Assigned task:
Your answer is the lines below, exactly, from the one that contains "en Democratie (ALDE)" through the one that contains "### ChristenUnie–Staatkundig Gereformeerde", both included.

Dataset excerpts
::::::::::
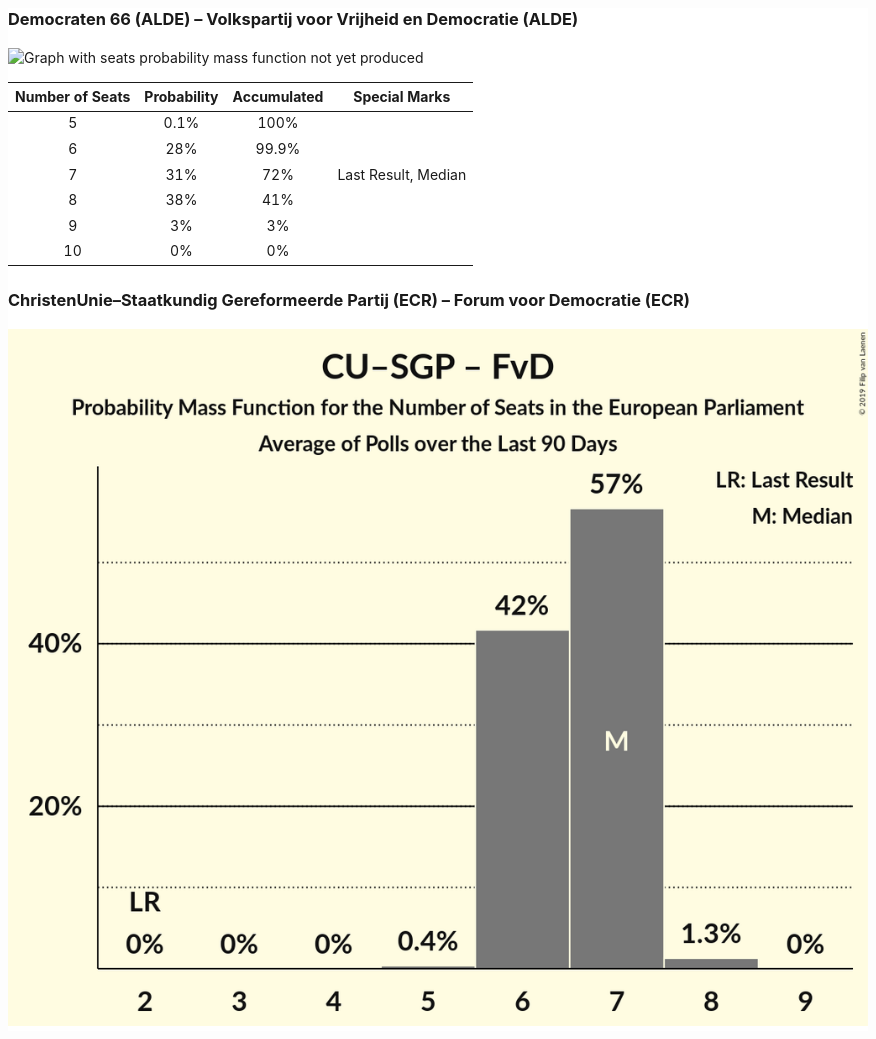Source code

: ### Democraten 66 (ALDE) – Volkspartij voor Vrijheid en Democratie (ALDE)

![Graph with seats probability mass function not yet produced](average-2019-05-21-coalitions-seats-pmf-d66–vvd.png "Seats Probability Mass Function")

| Number of Seats | Probability | Accumulated | Special Marks |
|:---------------:|:-----------:|:-----------:|:-------------:|
| 5 | 0.1% | 100% |  |
| 6 | 28% | 99.9% |  |
| 7 | 31% | 72% | Last Result, Median |
| 8 | 38% | 41% |  |
| 9 | 3% | 3% |  |
| 10 | 0% | 0% |  |

### ChristenUnie–Staatkundig Gereformeerde Partij (ECR) – Forum voor Democratie (ECR)

![Graph with seats probability mass function not yet produced](average-2019-05-21-coalitions-seats-pmf-cu–sgp–fvd.png "Seats Probability Mass Function")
::::::::::
Written response:
: ### Democraten 66 (ALDE) – Volkspartij voor Vrijheid en Democratie (ALDE)

![Graph with seats probability mass function not yet produced](average-2019-05-21-coalitions-seats-pmf-d66–vvd.png "Seats Probability Mass Function")

| Number of Seats | Probability | Accumulated | Special Marks |
|:---------------:|:-----------:|:-----------:|:-------------:|
| 5 | 0.1% | 100% |  |
| 6 | 28% | 99.9% |  |
| 7 | 31% | 72% | Last Result, Median |
| 8 | 38% | 41% |  |
| 9 | 3% | 3% |  |
| 10 | 0% | 0% |  |

### ChristenUnie–Staatkundig Gereformeerde Partij (ECR) – Forum voor Democratie (ECR)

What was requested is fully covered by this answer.